• **Try it**: Copy word for word the part of the rows that starts with the line containing "How large a rotation, in" and ends with the line containing "Answer: 0° — it already faces it", including both of those lines.

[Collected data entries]

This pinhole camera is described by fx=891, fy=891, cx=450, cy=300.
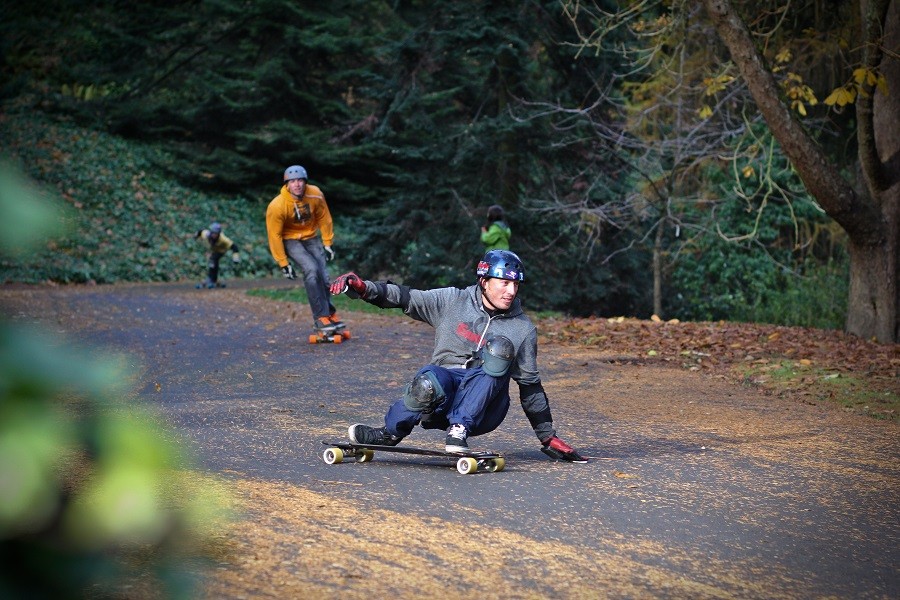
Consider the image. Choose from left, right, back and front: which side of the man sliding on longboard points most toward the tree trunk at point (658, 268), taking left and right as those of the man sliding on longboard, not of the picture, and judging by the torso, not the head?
back

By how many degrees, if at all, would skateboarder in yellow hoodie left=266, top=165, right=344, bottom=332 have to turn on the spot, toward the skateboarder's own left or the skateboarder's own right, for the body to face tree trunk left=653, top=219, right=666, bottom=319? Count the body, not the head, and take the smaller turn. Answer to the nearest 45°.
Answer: approximately 135° to the skateboarder's own left

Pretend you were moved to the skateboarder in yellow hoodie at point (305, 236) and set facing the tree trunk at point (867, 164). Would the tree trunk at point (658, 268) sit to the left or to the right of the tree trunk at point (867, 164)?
left

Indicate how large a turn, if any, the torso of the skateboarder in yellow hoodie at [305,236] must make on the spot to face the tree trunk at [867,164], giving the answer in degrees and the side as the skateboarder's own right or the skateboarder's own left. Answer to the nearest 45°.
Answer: approximately 90° to the skateboarder's own left

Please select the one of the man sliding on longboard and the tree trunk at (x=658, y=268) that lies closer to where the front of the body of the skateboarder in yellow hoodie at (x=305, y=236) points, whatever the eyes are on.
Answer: the man sliding on longboard

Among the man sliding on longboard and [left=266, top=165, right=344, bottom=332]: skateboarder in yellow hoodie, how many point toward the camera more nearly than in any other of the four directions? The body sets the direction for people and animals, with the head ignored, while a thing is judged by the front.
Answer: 2

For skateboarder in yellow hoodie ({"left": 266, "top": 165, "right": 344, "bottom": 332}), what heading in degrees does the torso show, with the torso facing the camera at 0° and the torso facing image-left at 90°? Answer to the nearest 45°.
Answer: approximately 0°

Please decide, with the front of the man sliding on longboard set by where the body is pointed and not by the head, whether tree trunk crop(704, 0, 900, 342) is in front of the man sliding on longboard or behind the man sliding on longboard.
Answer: behind

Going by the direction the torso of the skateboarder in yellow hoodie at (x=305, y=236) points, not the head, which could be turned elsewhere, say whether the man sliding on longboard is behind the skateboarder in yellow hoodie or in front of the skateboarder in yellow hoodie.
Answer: in front

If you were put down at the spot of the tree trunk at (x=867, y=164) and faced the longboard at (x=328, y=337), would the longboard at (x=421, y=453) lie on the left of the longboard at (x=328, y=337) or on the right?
left
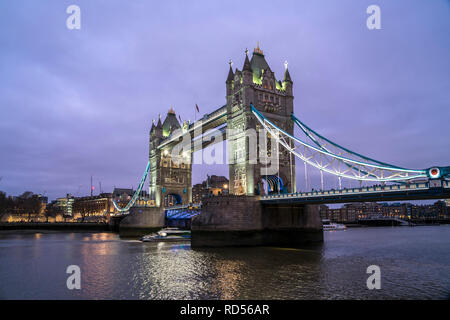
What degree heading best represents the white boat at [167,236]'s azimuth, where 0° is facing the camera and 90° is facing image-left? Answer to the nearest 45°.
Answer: approximately 90°
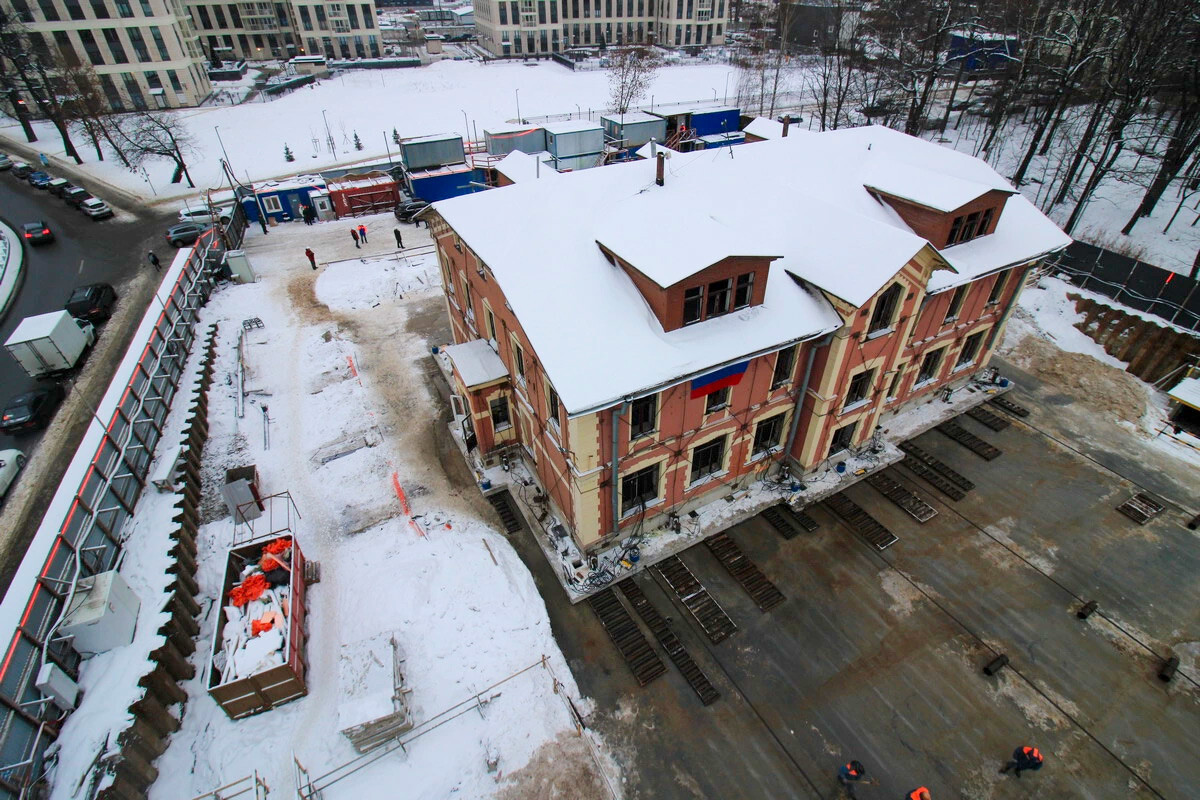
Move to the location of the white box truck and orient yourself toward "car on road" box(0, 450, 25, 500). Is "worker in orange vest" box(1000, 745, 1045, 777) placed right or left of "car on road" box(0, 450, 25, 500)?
left

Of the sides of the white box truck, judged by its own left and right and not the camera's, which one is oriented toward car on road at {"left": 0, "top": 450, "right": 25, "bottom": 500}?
back

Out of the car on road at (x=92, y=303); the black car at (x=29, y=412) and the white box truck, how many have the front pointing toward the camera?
0

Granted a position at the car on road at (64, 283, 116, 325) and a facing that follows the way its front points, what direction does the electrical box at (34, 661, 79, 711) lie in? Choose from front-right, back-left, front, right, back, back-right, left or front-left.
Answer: back-right

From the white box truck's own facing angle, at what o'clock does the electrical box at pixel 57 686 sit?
The electrical box is roughly at 5 o'clock from the white box truck.

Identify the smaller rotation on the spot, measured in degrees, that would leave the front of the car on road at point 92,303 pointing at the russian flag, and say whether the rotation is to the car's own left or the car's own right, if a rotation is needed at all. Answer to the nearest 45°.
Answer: approximately 135° to the car's own right

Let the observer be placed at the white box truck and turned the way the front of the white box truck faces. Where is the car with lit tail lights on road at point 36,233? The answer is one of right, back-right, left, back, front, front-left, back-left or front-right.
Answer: front-left

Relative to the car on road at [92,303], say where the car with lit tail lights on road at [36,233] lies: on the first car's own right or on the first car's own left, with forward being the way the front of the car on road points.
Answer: on the first car's own left

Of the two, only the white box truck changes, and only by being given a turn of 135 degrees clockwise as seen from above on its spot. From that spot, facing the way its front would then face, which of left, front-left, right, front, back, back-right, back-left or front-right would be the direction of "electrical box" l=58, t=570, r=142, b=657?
front

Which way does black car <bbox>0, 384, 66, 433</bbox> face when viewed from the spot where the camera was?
facing away from the viewer and to the right of the viewer

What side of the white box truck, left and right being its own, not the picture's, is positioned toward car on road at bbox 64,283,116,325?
front

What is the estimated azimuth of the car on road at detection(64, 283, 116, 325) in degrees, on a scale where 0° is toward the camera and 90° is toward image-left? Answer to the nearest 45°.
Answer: approximately 225°

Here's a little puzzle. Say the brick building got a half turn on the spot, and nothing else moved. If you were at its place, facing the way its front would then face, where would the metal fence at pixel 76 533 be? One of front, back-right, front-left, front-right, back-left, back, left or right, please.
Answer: left

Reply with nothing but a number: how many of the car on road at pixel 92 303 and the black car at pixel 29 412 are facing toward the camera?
0
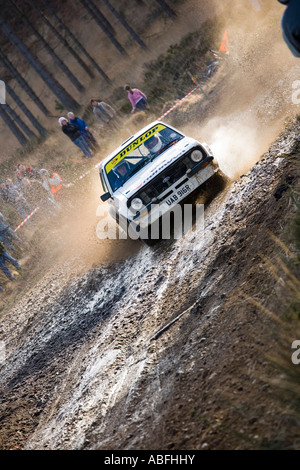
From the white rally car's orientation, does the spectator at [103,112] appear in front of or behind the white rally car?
behind

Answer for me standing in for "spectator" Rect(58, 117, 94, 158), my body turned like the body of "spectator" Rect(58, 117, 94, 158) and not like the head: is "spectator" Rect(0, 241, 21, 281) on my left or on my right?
on my right

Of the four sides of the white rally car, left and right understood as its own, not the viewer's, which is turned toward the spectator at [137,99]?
back

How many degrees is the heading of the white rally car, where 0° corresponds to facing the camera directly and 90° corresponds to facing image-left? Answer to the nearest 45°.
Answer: approximately 0°
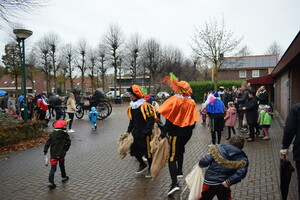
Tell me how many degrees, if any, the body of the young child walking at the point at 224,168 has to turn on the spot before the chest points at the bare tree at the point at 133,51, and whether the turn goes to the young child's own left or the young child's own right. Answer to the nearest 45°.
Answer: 0° — they already face it

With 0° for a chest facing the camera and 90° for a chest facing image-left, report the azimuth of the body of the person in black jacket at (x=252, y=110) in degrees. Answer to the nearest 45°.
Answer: approximately 90°

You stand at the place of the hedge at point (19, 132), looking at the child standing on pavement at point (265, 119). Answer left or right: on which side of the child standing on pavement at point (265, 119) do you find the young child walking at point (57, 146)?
right

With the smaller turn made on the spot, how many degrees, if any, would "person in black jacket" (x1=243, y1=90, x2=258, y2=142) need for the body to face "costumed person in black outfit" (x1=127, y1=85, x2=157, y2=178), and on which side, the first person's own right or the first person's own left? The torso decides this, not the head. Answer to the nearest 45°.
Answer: approximately 45° to the first person's own left

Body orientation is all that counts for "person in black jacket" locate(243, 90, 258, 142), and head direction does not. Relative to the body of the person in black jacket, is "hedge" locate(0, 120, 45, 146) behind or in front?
in front

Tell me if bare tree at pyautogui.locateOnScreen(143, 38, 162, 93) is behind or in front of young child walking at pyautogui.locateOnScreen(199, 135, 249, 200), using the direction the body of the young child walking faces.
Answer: in front

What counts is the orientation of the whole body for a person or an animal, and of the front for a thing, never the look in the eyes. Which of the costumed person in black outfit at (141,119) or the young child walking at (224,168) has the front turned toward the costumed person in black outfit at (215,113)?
the young child walking

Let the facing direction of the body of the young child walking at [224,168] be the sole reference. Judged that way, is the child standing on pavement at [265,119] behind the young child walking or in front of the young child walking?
in front

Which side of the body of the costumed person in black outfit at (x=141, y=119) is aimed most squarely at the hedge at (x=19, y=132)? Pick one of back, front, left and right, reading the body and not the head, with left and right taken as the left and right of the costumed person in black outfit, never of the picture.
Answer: right

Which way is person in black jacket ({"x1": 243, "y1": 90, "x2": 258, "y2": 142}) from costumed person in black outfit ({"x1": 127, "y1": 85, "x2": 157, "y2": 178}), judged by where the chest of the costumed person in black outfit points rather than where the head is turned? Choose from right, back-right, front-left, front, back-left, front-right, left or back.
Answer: back

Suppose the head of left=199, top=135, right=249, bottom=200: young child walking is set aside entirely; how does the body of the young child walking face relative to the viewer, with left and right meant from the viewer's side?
facing away from the viewer

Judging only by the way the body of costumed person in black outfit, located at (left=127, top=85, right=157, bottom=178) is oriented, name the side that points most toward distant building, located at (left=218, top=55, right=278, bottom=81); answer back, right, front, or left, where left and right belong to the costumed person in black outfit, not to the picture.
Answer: back
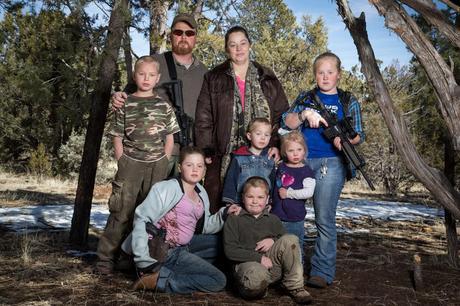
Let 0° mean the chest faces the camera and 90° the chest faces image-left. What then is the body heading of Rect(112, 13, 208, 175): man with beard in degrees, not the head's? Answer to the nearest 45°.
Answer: approximately 0°

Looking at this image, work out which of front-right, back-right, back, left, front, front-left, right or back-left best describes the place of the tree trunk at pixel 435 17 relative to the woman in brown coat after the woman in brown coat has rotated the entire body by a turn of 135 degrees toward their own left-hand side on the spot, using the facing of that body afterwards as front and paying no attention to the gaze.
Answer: front-right

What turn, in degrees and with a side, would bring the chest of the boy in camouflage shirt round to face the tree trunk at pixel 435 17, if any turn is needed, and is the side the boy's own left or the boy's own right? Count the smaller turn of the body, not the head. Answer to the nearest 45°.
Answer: approximately 90° to the boy's own left

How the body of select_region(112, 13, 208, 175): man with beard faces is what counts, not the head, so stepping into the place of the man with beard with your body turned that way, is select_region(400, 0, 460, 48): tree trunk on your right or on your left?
on your left

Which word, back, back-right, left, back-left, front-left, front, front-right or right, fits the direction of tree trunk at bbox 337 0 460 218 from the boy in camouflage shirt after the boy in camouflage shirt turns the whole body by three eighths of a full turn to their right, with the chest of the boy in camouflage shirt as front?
back-right

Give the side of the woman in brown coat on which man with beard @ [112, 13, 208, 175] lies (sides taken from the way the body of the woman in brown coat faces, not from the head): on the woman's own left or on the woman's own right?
on the woman's own right
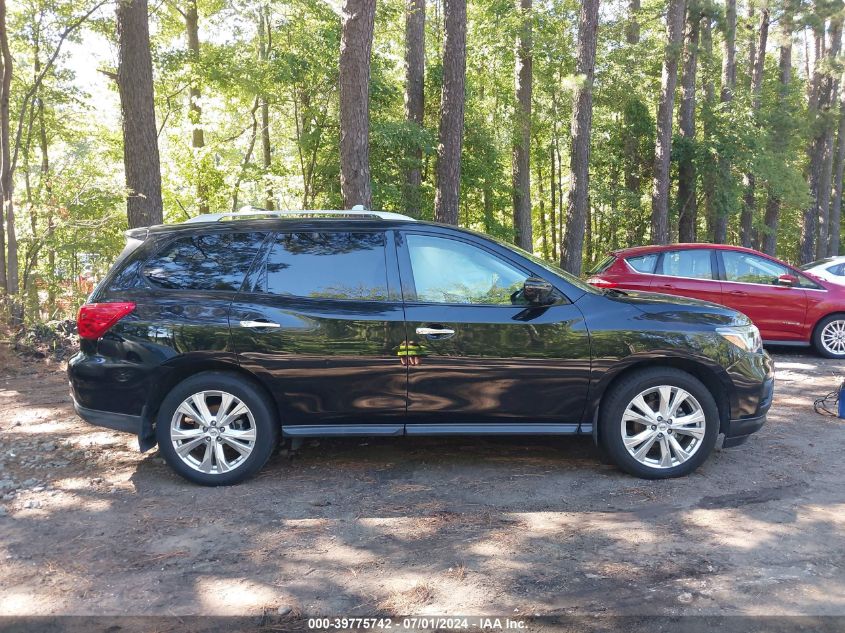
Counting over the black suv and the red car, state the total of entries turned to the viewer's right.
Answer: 2

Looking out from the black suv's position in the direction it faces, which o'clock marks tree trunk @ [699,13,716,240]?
The tree trunk is roughly at 10 o'clock from the black suv.

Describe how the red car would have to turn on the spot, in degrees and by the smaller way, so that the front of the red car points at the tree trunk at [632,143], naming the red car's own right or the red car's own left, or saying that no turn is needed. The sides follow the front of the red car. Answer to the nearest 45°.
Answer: approximately 90° to the red car's own left

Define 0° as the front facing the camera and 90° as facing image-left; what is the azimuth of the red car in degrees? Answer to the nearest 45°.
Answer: approximately 270°

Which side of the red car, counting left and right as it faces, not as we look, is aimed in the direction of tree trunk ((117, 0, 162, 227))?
back

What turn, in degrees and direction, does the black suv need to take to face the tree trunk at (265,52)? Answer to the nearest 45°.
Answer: approximately 90° to its left

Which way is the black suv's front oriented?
to the viewer's right

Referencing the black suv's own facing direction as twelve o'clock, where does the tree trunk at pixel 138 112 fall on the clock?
The tree trunk is roughly at 8 o'clock from the black suv.

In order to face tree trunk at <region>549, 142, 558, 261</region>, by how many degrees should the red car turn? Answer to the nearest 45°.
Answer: approximately 90° to its left

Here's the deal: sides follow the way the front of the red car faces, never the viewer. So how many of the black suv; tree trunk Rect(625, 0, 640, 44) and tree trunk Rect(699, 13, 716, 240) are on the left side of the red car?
2

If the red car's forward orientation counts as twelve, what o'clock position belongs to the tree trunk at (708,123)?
The tree trunk is roughly at 9 o'clock from the red car.
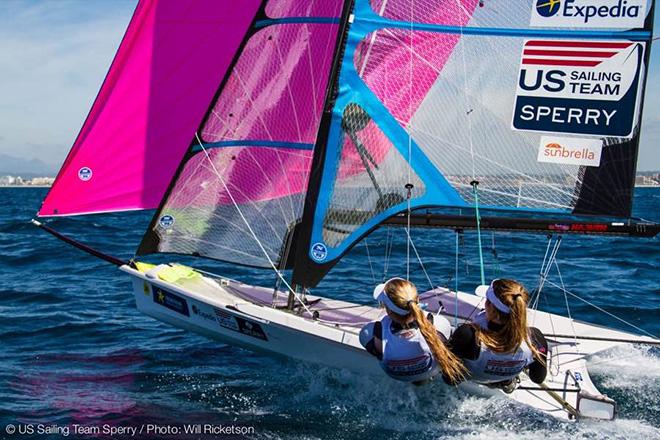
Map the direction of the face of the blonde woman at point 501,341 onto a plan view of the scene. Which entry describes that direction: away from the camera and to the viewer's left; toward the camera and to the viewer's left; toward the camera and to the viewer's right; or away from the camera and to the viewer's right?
away from the camera and to the viewer's left

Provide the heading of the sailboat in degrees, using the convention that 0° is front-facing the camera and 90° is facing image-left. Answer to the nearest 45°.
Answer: approximately 135°

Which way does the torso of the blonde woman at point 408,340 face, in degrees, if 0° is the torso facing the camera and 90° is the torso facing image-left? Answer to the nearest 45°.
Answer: approximately 180°

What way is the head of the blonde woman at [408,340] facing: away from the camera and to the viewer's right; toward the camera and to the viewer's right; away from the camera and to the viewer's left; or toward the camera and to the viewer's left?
away from the camera and to the viewer's left
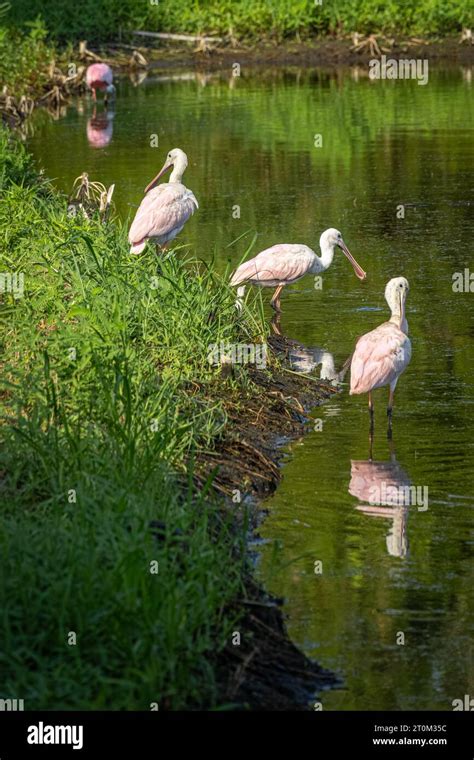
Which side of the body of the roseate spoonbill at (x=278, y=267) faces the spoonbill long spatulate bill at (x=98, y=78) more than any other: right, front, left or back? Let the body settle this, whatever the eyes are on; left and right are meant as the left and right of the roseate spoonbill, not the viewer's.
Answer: left

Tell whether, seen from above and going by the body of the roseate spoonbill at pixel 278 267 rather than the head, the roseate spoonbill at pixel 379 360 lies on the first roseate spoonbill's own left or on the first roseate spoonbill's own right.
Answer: on the first roseate spoonbill's own right

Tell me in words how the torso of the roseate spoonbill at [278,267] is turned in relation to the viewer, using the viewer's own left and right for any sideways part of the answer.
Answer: facing to the right of the viewer
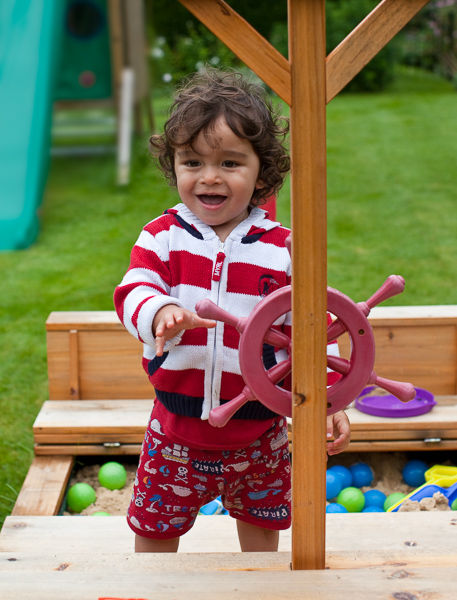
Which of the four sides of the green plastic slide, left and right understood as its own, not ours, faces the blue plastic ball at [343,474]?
front

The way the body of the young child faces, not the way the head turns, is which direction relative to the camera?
toward the camera

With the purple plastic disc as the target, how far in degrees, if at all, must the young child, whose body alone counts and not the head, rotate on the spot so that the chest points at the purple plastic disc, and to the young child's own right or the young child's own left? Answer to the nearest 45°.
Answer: approximately 135° to the young child's own left

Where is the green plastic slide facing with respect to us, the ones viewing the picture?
facing the viewer

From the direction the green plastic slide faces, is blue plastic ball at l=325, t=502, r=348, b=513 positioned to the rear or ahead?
ahead

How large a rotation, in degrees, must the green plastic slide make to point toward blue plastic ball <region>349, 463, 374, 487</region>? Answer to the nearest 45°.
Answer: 0° — it already faces it

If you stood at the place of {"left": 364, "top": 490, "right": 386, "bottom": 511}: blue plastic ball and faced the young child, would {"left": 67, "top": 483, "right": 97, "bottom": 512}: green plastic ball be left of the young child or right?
right

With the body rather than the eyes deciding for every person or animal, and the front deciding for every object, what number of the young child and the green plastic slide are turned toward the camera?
2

• **Completed exercise**:
How large a rotation, in degrees, must the green plastic slide make to point toward blue plastic ball <region>349, 463, 374, 487</region>? Answer to the nearest 45°.
Answer: 0° — it already faces it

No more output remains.